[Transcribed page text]
● ● ● ● ● ● ●

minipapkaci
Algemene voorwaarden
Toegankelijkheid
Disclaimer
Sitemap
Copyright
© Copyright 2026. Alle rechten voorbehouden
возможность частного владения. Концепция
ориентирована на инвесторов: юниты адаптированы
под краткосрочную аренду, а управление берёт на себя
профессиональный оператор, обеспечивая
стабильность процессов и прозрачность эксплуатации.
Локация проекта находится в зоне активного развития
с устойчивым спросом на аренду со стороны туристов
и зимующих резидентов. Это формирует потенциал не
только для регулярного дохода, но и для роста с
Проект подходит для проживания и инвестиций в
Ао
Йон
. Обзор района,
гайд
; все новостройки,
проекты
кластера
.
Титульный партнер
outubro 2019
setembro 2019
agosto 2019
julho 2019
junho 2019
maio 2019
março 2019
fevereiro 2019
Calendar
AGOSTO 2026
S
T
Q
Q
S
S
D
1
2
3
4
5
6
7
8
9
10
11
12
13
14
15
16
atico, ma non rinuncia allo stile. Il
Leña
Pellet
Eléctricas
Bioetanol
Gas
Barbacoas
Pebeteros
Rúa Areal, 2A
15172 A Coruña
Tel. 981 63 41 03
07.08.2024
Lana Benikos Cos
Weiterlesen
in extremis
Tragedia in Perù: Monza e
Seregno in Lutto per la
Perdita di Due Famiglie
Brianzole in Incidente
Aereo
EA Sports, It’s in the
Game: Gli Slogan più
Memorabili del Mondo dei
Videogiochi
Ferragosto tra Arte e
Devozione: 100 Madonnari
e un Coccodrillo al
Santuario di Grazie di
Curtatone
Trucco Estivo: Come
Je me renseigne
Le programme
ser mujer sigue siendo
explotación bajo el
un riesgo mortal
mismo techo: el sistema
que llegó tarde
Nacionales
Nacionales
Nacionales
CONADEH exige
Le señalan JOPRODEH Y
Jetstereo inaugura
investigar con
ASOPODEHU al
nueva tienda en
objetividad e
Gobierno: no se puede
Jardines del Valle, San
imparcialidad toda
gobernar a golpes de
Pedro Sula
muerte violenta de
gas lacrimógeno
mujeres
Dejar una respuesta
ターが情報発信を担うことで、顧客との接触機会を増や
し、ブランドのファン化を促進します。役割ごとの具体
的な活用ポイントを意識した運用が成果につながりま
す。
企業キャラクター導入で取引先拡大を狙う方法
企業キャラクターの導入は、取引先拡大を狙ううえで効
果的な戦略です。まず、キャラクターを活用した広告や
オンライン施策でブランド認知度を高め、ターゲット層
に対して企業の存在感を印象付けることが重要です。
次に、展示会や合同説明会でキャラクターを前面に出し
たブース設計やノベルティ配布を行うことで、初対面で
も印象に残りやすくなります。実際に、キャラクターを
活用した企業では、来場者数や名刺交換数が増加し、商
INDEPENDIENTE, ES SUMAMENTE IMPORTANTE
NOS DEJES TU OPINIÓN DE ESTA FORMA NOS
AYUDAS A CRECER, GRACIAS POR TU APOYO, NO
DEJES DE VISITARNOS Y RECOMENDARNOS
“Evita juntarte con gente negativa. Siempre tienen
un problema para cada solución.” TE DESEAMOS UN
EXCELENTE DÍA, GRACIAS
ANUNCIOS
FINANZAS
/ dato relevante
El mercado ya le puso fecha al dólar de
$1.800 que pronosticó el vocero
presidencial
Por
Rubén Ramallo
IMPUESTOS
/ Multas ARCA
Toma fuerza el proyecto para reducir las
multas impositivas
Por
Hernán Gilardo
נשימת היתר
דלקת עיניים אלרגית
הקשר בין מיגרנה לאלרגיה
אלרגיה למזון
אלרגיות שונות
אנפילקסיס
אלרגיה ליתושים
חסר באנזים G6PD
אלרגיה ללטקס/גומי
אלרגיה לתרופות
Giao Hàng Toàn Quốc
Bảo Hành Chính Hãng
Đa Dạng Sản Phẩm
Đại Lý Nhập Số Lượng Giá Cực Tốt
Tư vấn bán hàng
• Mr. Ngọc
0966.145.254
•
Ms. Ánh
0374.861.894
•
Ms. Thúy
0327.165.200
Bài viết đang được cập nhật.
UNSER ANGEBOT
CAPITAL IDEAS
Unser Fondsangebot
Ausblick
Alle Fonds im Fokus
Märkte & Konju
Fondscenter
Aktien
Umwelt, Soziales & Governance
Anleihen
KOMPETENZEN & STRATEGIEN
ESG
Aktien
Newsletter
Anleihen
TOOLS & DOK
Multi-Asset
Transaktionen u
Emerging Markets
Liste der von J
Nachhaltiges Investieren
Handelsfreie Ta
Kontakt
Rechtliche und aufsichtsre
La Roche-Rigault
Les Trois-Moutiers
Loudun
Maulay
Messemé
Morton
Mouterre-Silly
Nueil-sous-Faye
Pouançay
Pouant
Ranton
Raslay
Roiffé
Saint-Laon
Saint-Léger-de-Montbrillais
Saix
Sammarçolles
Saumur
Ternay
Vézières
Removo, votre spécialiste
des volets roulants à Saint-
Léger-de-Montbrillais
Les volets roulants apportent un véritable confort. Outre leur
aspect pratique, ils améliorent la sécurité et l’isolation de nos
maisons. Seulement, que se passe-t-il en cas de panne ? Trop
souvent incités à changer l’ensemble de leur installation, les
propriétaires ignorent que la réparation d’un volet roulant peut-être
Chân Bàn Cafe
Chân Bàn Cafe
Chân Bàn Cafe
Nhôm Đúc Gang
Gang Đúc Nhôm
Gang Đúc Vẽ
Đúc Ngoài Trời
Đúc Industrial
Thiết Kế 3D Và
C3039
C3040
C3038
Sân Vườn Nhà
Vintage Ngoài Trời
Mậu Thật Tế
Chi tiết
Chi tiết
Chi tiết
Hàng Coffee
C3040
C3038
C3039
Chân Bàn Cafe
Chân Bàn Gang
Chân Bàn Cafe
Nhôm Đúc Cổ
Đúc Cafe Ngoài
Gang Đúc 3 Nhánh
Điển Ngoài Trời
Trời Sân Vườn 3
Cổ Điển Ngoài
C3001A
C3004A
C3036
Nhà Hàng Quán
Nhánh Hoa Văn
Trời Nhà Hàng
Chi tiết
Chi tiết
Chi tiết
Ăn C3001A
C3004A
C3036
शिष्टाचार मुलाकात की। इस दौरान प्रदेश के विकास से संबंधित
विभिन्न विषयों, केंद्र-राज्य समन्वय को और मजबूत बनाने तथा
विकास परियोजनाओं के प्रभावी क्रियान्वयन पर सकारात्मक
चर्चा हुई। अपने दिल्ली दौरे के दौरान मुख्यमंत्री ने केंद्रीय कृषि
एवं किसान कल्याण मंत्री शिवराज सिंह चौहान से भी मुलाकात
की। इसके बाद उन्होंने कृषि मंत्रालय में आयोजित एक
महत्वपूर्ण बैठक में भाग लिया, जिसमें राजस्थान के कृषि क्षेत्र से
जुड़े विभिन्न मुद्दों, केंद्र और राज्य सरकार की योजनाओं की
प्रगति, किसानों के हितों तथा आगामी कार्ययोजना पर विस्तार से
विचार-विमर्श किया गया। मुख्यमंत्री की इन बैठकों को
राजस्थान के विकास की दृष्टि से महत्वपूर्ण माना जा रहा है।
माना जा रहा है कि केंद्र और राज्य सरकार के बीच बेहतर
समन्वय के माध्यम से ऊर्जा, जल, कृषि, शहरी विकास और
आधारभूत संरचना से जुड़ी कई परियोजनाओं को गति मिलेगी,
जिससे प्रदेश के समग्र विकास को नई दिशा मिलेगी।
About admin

● ● ● ● ● ● ●

● TRY IT
Could you duplicate all of the lines above, word for word and in the same order?

● COMPLETED TASK
minipapkaci
Algemene voorwaarden
Toegankelijkheid
Disclaimer
Sitemap
Copyright
© Copyright 2026. Alle rechten voorbehouden
возможность частного владения. Концепция
ориентирована на инвесторов: юниты адаптированы
под краткосрочную аренду, а управление берёт на себя
профессиональный оператор, обеспечивая
стабильность процессов и прозрачность эксплуатации.
Локация проекта находится в зоне активного развития
с устойчивым спросом на аренду со стороны туристов
и зимующих резидентов. Это формирует потенциал не
только для регулярного дохода, но и для роста с
Проект подходит для проживания и инвестиций в
Ао
Йон
. Обзор района,
гайд
; все новостройки,
проекты
кластера
.
Титульный партнер
outubro 2019
setembro 2019
agosto 2019
julho 2019
junho 2019
maio 2019
março 2019
fevereiro 2019
Calendar
AGOSTO 2026
S
T
Q
Q
S
S
D
1
2
3
4
5
6
7
8
9
10
11
12
13
14
15
16
atico, ma non rinuncia allo stile. Il
Leña
Pellet
Eléctricas
Bioetanol
Gas
Barbacoas
Pebeteros
Rúa Areal, 2A
15172 A Coruña
Tel. 981 63 41 03
07.08.2024
Lana Benikos Cos
Weiterlesen
in extremis
Tragedia in Perù: Monza e
Seregno in Lutto per la
Perdita di Due Famiglie
Brianzole in Incidente
Aereo
EA Sports, It’s in the
Game: Gli Slogan più
Memorabili del Mondo dei
Videogiochi
Ferragosto tra Arte e
Devozione: 100 Madonnari
e un Coccodrillo al
Santuario di Grazie di
Curtatone
Trucco Estivo: Come
Je me renseigne
Le programme
ser mujer sigue siendo
explotación bajo el
un riesgo mortal
mismo techo: el sistema
que llegó tarde
Nacionales
Nacionales
Nacionales
CONADEH exige
Le señalan JOPRODEH Y
Jetstereo inaugura
investigar con
ASOPODEHU al
nueva tienda en
objetividad e
Gobierno: no se puede
Jardines del Valle, San
imparcialidad toda
gobernar a golpes de
Pedro Sula
muerte violenta de
gas lacrimógeno
mujeres
Dejar una respuesta
ターが情報発信を担うことで、顧客との接触機会を増や
し、ブランドのファン化を促進します。役割ごとの具体
的な活用ポイントを意識した運用が成果につながりま
す。
企業キャラクター導入で取引先拡大を狙う方法
企業キャラクターの導入は、取引先拡大を狙ううえで効
果的な戦略です。まず、キャラクターを活用した広告や
オンライン施策でブランド認知度を高め、ターゲット層
に対して企業の存在感を印象付けることが重要です。
次に、展示会や合同説明会でキャラクターを前面に出し
たブース設計やノベルティ配布を行うことで、初対面で
も印象に残りやすくなります。実際に、キャラクターを
活用した企業では、来場者数や名刺交換数が増加し、商
INDEPENDIENTE, ES SUMAMENTE IMPORTANTE
NOS DEJES TU OPINIÓN DE ESTA FORMA NOS
AYUDAS A CRECER, GRACIAS POR TU APOYO, NO
DEJES DE VISITARNOS Y RECOMENDARNOS
“Evita juntarte con gente negativa. Siempre tienen
un problema para cada solución.” TE DESEAMOS UN
EXCELENTE DÍA, GRACIAS
ANUNCIOS
FINANZAS
/ dato relevante
El mercado ya le puso fecha al dólar de
$1.800 que pronosticó el vocero
presidencial
Por
Rubén Ramallo
IMPUESTOS
/ Multas ARCA
Toma fuerza el proyecto para reducir las
multas impositivas
Por
Hernán Gilardo
נשימת היתר
דלקת עיניים אלרגית
הקשר בין מיגרנה לאלרגיה
אלרגיה למזון
אלרגיות שונות
אנפילקסיס
אלרגיה ליתושים
חסר באנזים G6PD
אלרגיה ללטקס/גומי
אלרגיה לתרופות
Giao Hàng Toàn Quốc
Bảo Hành Chính Hãng
Đa Dạng Sản Phẩm
Đại Lý Nhập Số Lượng Giá Cực Tốt
Tư vấn bán hàng
• Mr. Ngọc
0966.145.254
•
Ms. Ánh
0374.861.894
•
Ms. Thúy
0327.165.200
Bài viết đang được cập nhật.
UNSER ANGEBOT
CAPITAL IDEAS
Unser Fondsangebot
Ausblick
Alle Fonds im Fokus
Märkte & Konju
Fondscenter
Aktien
Umwelt, Soziales & Governance
Anleihen
KOMPETENZEN & STRATEGIEN
ESG
Aktien
Newsletter
Anleihen
TOOLS & DOK
Multi-Asset
Transaktionen u
Emerging Markets
Liste der von J
Nachhaltiges Investieren
Handelsfreie Ta
Kontakt
Rechtliche und aufsichtsre
La Roche-Rigault
Les Trois-Moutiers
Loudun
Maulay
Messemé
Morton
Mouterre-Silly
Nueil-sous-Faye
Pouançay
Pouant
Ranton
Raslay
Roiffé
Saint-Laon
Saint-Léger-de-Montbrillais
Saix
Sammarçolles
Saumur
Ternay
Vézières
Removo, votre spécialiste
des volets roulants à Saint-
Léger-de-Montbrillais
Les volets roulants apportent un véritable confort. Outre leur
aspect pratique, ils améliorent la sécurité et l’isolation de nos
maisons. Seulement, que se passe-t-il en cas de panne ? Trop
souvent incités à changer l’ensemble de leur installation, les
propriétaires ignorent que la réparation d’un volet roulant peut-être
Chân Bàn Cafe
Chân Bàn Cafe
Chân Bàn Cafe
Nhôm Đúc Gang
Gang Đúc Nhôm
Gang Đúc Vẽ
Đúc Ngoài Trời
Đúc Industrial
Thiết Kế 3D Và
C3039
C3040
C3038
Sân Vườn Nhà
Vintage Ngoài Trời
Mậu Thật Tế
Chi tiết
Chi tiết
Chi tiết
Hàng Coffee
C3040
C3038
C3039
Chân Bàn Cafe
Chân Bàn Gang
Chân Bàn Cafe
Nhôm Đúc Cổ
Đúc Cafe Ngoài
Gang Đúc 3 Nhánh
Điển Ngoài Trời
Trời Sân Vườn 3
Cổ Điển Ngoài
C3001A
C3004A
C3036
Nhà Hàng Quán
Nhánh Hoa Văn
Trời Nhà Hàng
Chi tiết
Chi tiết
Chi tiết
Ăn C3001A
C3004A
C3036
शिष्टाचार मुलाकात की। इस दौरान प्रदेश के विकास से संबंधित
विभिन्न विषयों, केंद्र-राज्य समन्वय को और मजबूत बनाने तथा
विकास परियोजनाओं के प्रभावी क्रियान्वयन पर सकारात्मक
चर्चा हुई। अपने दिल्ली दौरे के दौरान मुख्यमंत्री ने केंद्रीय कृषि
एवं किसान कल्याण मंत्री शिवराज सिंह चौहान से भी मुलाकात
की। इसके बाद उन्होंने कृषि मंत्रालय में आयोजित एक
महत्वपूर्ण बैठक में भाग लिया, जिसमें राजस्थान के कृषि क्षेत्र से
जुड़े विभिन्न मुद्दों, केंद्र और राज्य सरकार की योजनाओं की
प्रगति, किसानों के हितों तथा आगामी कार्ययोजना पर विस्तार से
विचार-विमर्श किया गया। मुख्यमंत्री की इन बैठकों को
राजस्थान के विकास की दृष्टि से महत्वपूर्ण माना जा रहा है।
माना जा रहा है कि केंद्र और राज्य सरकार के बीच बेहतर
समन्वय के माध्यम से ऊर्जा, जल, कृषि, शहरी विकास और
आधारभूत संरचना से जुड़ी कई परियोजनाओं को गति मिलेगी,
जिससे प्रदेश के समग्र विकास को नई दिशा मिलेगी।
About admin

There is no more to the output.